Depth estimation and semantic segmentation are fundamental image‑understanding tasks that are strongly correlated but typically solved separately or sequentially. The authors propose a unified framework for joint depth and semantic prediction, motivated by the complementary properties of the two tasks. The method first uses a CNN to jointly predict a global depth–semantic layout, then refines it by segmenting the image into local regions for region‑level depth and semantic prediction guided by the global layout, and finally integrates these predictions in a two‑layer hierarchical conditional random field to produce the final depth and semantic maps.
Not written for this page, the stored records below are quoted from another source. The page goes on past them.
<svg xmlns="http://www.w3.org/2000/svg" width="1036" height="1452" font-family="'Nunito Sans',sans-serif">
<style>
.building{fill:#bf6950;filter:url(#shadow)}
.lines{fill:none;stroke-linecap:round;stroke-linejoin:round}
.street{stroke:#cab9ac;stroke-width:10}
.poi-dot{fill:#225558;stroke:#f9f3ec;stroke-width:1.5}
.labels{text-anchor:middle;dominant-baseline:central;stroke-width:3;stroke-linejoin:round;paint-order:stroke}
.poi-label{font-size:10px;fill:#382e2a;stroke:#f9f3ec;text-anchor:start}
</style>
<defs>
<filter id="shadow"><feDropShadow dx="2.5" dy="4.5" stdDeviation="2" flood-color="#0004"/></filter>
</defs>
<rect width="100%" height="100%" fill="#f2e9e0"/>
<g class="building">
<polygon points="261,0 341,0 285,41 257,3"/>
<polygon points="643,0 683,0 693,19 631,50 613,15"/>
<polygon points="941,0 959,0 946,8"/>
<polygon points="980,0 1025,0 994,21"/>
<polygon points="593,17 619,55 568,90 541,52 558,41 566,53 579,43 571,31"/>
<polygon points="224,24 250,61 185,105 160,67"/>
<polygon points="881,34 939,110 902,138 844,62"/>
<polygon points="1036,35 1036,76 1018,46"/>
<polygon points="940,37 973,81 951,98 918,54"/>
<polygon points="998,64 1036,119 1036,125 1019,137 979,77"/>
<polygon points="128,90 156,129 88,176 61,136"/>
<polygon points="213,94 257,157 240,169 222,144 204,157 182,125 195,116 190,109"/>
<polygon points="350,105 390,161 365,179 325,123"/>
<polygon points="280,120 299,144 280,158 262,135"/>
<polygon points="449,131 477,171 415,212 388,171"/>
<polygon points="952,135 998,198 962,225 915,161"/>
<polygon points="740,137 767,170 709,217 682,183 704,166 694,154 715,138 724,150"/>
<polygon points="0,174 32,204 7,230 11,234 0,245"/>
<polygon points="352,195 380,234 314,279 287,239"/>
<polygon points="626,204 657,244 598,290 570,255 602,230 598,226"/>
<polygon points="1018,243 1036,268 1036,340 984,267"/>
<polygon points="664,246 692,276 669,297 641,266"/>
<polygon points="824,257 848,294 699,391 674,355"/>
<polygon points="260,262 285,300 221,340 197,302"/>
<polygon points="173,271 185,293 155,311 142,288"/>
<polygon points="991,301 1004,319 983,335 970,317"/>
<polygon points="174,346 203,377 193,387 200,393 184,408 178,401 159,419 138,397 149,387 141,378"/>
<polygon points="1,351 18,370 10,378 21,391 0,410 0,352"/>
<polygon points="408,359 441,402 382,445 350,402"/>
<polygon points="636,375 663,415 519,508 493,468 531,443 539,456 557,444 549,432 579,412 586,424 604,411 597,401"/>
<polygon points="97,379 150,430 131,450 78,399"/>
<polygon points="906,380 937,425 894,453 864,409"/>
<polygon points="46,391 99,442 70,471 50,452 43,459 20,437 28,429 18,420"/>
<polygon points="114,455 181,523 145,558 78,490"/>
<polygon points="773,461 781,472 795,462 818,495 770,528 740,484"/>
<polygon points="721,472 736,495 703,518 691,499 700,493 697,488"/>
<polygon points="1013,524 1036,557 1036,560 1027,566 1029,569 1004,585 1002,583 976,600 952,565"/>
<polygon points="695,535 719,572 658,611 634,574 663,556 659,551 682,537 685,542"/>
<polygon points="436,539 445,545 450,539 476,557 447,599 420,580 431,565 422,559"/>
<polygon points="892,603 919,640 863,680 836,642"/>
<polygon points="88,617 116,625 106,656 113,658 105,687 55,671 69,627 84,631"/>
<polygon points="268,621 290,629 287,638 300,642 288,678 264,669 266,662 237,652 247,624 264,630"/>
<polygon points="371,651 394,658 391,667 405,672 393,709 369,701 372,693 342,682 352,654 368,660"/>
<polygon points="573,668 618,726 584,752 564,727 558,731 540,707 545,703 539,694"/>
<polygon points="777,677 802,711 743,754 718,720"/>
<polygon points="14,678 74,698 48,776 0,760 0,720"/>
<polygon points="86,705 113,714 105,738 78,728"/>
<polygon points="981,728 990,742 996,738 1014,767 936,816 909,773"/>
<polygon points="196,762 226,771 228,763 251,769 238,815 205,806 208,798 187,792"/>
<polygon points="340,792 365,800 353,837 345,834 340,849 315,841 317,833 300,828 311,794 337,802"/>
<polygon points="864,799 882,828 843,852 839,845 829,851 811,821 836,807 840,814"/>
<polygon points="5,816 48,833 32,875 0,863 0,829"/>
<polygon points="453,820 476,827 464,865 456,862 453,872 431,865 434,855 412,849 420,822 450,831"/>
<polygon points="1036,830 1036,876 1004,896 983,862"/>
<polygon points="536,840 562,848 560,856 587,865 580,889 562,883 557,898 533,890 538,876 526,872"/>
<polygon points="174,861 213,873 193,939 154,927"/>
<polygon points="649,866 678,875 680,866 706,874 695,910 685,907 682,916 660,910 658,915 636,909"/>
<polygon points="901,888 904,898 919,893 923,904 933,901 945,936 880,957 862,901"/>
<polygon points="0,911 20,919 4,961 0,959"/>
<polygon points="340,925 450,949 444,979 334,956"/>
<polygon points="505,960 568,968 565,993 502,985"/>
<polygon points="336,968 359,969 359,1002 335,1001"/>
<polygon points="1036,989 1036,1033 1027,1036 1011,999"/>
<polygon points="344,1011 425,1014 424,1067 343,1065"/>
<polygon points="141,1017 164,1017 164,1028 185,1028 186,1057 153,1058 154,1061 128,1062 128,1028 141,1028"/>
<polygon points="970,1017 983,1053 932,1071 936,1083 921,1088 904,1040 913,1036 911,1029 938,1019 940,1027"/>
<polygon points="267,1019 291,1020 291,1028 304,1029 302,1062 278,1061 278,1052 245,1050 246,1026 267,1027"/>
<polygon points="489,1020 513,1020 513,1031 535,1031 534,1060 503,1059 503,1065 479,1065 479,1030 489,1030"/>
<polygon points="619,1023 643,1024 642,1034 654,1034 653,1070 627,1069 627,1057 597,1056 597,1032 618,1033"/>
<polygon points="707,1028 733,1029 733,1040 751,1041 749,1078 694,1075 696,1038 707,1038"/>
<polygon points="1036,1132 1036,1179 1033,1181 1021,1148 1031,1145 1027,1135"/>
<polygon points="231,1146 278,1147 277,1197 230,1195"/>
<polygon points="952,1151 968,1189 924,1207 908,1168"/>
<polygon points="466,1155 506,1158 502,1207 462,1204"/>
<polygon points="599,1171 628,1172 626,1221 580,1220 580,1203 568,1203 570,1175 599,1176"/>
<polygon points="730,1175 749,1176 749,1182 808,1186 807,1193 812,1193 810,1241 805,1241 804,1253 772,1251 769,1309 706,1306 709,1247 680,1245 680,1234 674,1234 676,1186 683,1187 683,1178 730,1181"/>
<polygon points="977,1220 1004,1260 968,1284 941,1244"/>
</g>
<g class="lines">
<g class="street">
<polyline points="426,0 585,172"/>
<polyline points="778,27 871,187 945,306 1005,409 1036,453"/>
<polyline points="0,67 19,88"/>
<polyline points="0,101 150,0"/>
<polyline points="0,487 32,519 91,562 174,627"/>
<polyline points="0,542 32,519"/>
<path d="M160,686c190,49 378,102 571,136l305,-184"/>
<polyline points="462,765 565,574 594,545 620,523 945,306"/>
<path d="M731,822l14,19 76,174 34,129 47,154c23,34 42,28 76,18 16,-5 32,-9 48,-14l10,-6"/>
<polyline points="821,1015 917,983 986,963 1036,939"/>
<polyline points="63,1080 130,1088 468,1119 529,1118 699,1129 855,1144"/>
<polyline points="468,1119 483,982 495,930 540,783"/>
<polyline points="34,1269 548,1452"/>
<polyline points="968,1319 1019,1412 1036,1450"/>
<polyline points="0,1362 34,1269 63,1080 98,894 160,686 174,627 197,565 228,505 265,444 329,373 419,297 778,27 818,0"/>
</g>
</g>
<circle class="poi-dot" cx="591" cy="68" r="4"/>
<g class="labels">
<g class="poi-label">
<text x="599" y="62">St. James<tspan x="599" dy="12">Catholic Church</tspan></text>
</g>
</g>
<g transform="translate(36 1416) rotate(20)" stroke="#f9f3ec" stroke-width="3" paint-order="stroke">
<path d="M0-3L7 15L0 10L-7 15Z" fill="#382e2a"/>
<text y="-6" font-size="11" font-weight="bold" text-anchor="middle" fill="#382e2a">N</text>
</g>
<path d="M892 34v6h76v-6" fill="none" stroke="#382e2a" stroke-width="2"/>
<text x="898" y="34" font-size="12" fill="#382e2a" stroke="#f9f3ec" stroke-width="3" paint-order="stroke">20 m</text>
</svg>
The joint network yields more accurate depth predictions than a state‑of‑the‑art depth‑only CNN and achieves state‑of‑the‑art results on both depth and semantic tasks, as shown by the experiments.

Abstract

Depth estimation and semantic segmentation are two fundamental problems in image understanding. While the two tasks are strongly correlated and mutually beneficial, they are usually solved separately or sequentially. Motivated by the complementary properties of the two tasks, we propose a unified framework for joint depth and semantic prediction. Given an image, we first use a trained Convolutional Neural Network (CNN) to jointly predict a global layout composed of pixel-wise depth values and semantic labels. By allowing for interactions between the depth and semantic information, the joint network provides more accurate depth prediction than a state-of-the-art CNN trained solely for depth prediction [6]. To further obtain fine-level details, the image is decomposed into local segments for region-level depth and semantic prediction under the guidance of global layout. Utilizing the pixel-wise global prediction and region-wise local prediction, we formulate the inference problem in a two-layer Hierarchical Conditional Random Field (HCRF) to produce the final depth and semantic map. As demonstrated in the experiments, our approach effectively leverages the advantages of both tasks and provides the state-of-the-art results.